The most interesting Galapagos birds were the finches. Perhaps the drabbest, least noticeable birds in the islands, the finches played a key role in helping Charles Darwin tease out the basics of evolution by natural selection. How? When he visited the islands in 1835, he collected many animal specimens—including finches—from the different islands. Back in England, a colleague informed him that the finches actually included many different species. This, along with observations he’d made on Galapagos tortoises and other species, helped Darwin realize how different habitats and conditions can shape animals and create new species.

One Galapagos finch that Darwin missed is the Coke-swilling Finch—a rare species we were lucky enough to see in action! (photo by Sneed B. Collard III)

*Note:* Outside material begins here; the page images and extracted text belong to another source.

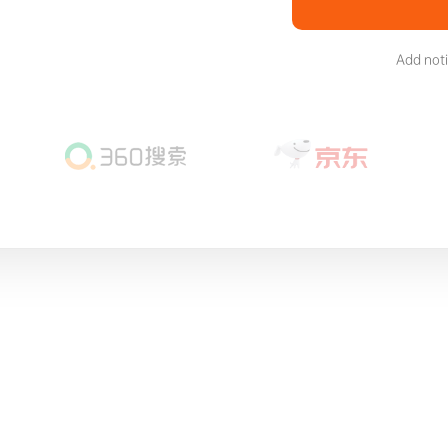
Add not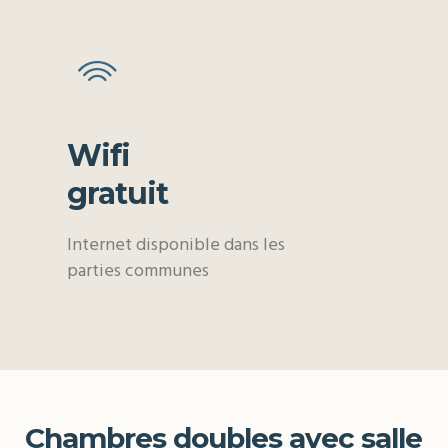
Wifi
gratuit
Internet disponible dans les
parties communes
Chambres doubles avec salle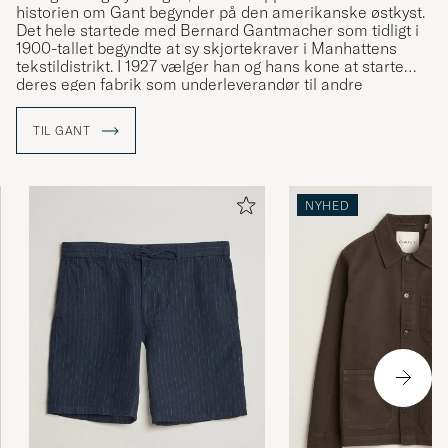
historien om Gant begynder på den amerikanske østkyst.
Det hele startede med Bernard Gantmacher som tidligt i
1900-tallet begyndte at sy skjortekraver i Manhattens
tekstildistrikt. I 1927 vælger han og hans kone at starte
deres egen fabrik som underleverandør til andre
varemærker. Skjorterne som man fremstillede for andre,
blev utroligt populære og i 1949 lancerer Gantmachers
TIL GANT
sønner varemærker Gant.
Varemærket præges i stor stil af sin preppy arv, på
NYHED
samme måde som den preppy stilen afgjort er præget af
Gant. Siden Gant blev grundlagt, har de været med til at
definere den klassiske amerikanske collegestil med
klassiske ikoner som button-down
skjorten
, de
khakifarvede
chinos
og rugbytrøjen.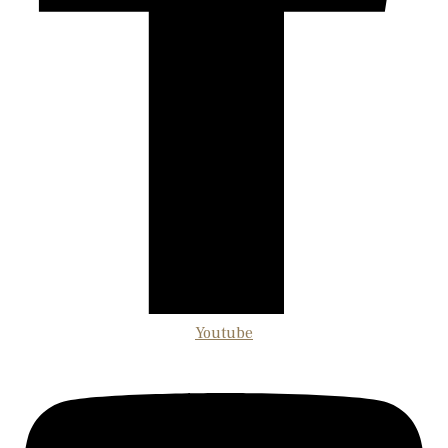
Youtube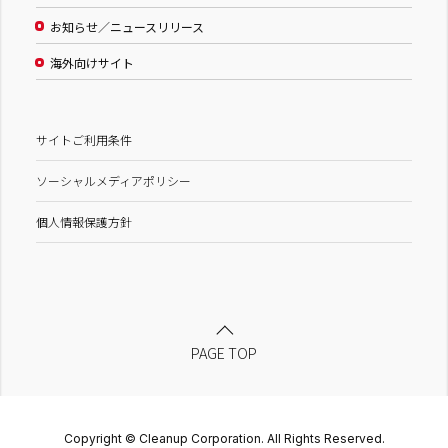
お知らせ／ニュースリリース
海外向けサイト
サイトご利用条件
ソーシャルメディアポリシー
個人情報保護方針
PAGE TOP
Copyright © Cleanup Corporation. All Rights Reserved.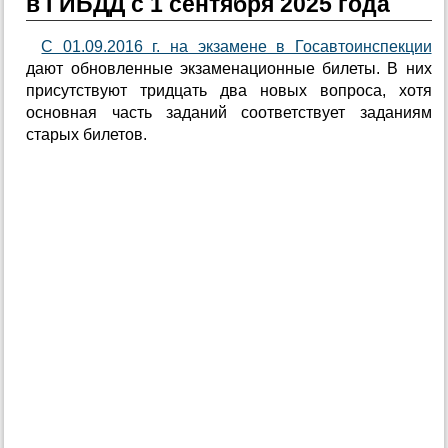
в ГИБДД с 1 сентября 2025 года
С 01.09.2016 г. на экзамене в Госавтоинспекции
дают обновленные экзаменационные билеты. В них
присутствуют тридцать два новых вопроса, хотя
основная часть заданий соответствует заданиям
старых билетов.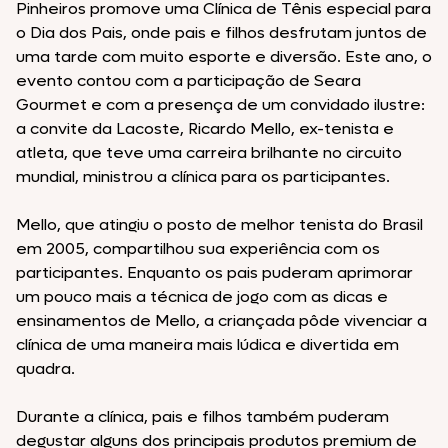
Pinheiros promove uma Clínica de Tênis especial para
o Dia dos Pais, onde pais e filhos desfrutam juntos de
uma tarde com muito esporte e diversão. Este ano, o
evento contou com a participação de Seara
Gourmet e com a presença de um convidado ilustre:
a convite da Lacoste, Ricardo Mello, ex-tenista e
atleta, que teve uma carreira brilhante no circuito
mundial, ministrou a clínica para os participantes.
Mello, que atingiu o posto de melhor tenista do Brasil
em 2005, compartilhou sua experiência com os
participantes. Enquanto os pais puderam aprimorar
um pouco mais a técnica de jogo com as dicas e
ensinamentos de Mello, a criançada pôde vivenciar a
clínica de uma maneira mais lúdica e divertida em
quadra.
Durante a clínica, pais e filhos também puderam
degustar alguns dos principais produtos premium de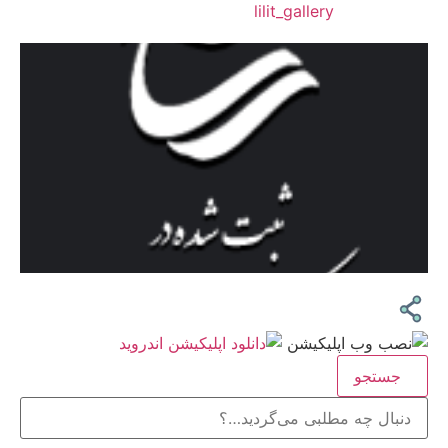
❖اینستاگرام:
lilit_gallery
جستجو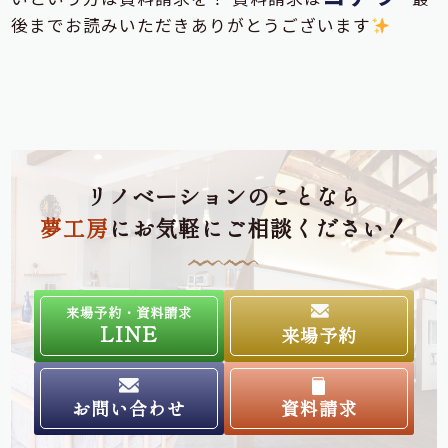
後までお読みいただきありがとうございます
リノベーションのことなら
夢工房
にお気軽にご相談ください！
来場予約・資料請求
LINE
来場予約
お問い合わせ
資料請求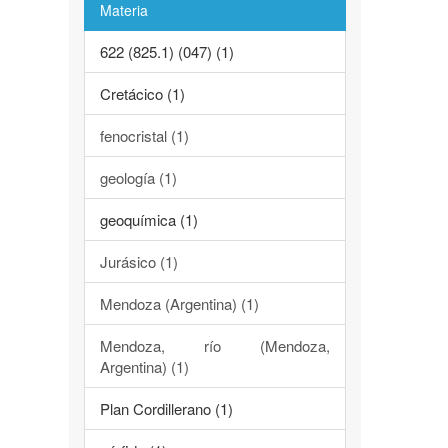
Materia
622 (825.1) (047) (1)
Cretácico (1)
fenocristal (1)
geología (1)
geoquímica (1)
Jurásico (1)
Mendoza (Argentina) (1)
Mendoza, río (Mendoza,
Argentina) (1)
Plan Cordillerano (1)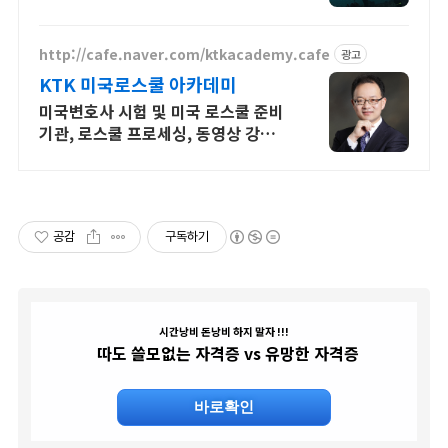
연계
http://cafe.naver.com/ktkacademy.cafe
광고
KTK 미국로스쿨 아카데미
미국변호사 시험 및 미국 로스쿨 준비
기관, 로스쿨 프로세싱, 동영상 강의
진행
공감
구독하기
시간낭비 돈낭비 하지 말자 !!!
따도 쓸모없는 자격증 vs 유망한 자격증
바로확인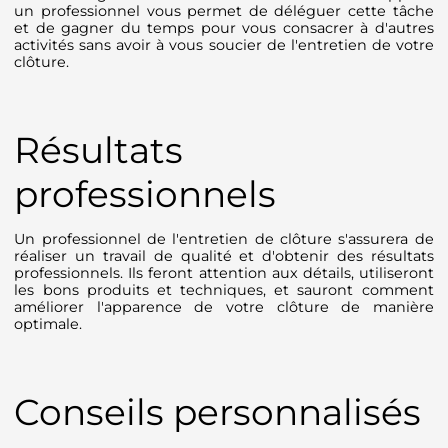
un professionnel vous permet de déléguer cette tâche
et de gagner du temps pour vous consacrer à d'autres
activités sans avoir à vous soucier de l'entretien de votre
clôture.
Résultats
professionnels
Un professionnel de l'entretien de clôture s'assurera de
réaliser un travail de qualité et d'obtenir des résultats
professionnels. Ils feront attention aux détails, utiliseront
les bons produits et techniques, et sauront comment
améliorer l'apparence de votre clôture de manière
optimale.
Conseils personnalisés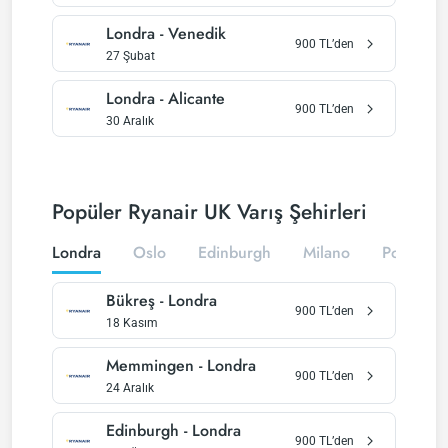
Londra
-
Venedik
900
TL’den
27 Şubat
Londra
-
Alicante
900
TL’den
30 Aralık
Popüler Ryanair UK Varış Şehirleri
Londra
Oslo
Edinburgh
Milano
Podgoric
Bükreş
-
Londra
900
TL’den
18 Kasım
Memmingen
-
Londra
900
TL’den
24 Aralık
Edinburgh
-
Londra
900
TL’den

During our visit to the islands, Braden and I barely got started learning to identify the different finches, but we soon began to distinguish between larger and smaller species. Evolution has especially acted on the birds’ beaks, both in size and shape, as the beaks are a key to what size seeds and other foods the birds can eat. Not surprisingly, the beaks have formed the basis of long-term studies by modern scientists, as documented in one of my favorite books, Jonathan Weiner’s excellent The Beak of the Finch: A Story of Evolution in Our Time. Check it out—and if you ever get a chance to visit the Galapagos, jump on it. It will permanently alter your perspective on birds and life on our amazing planet.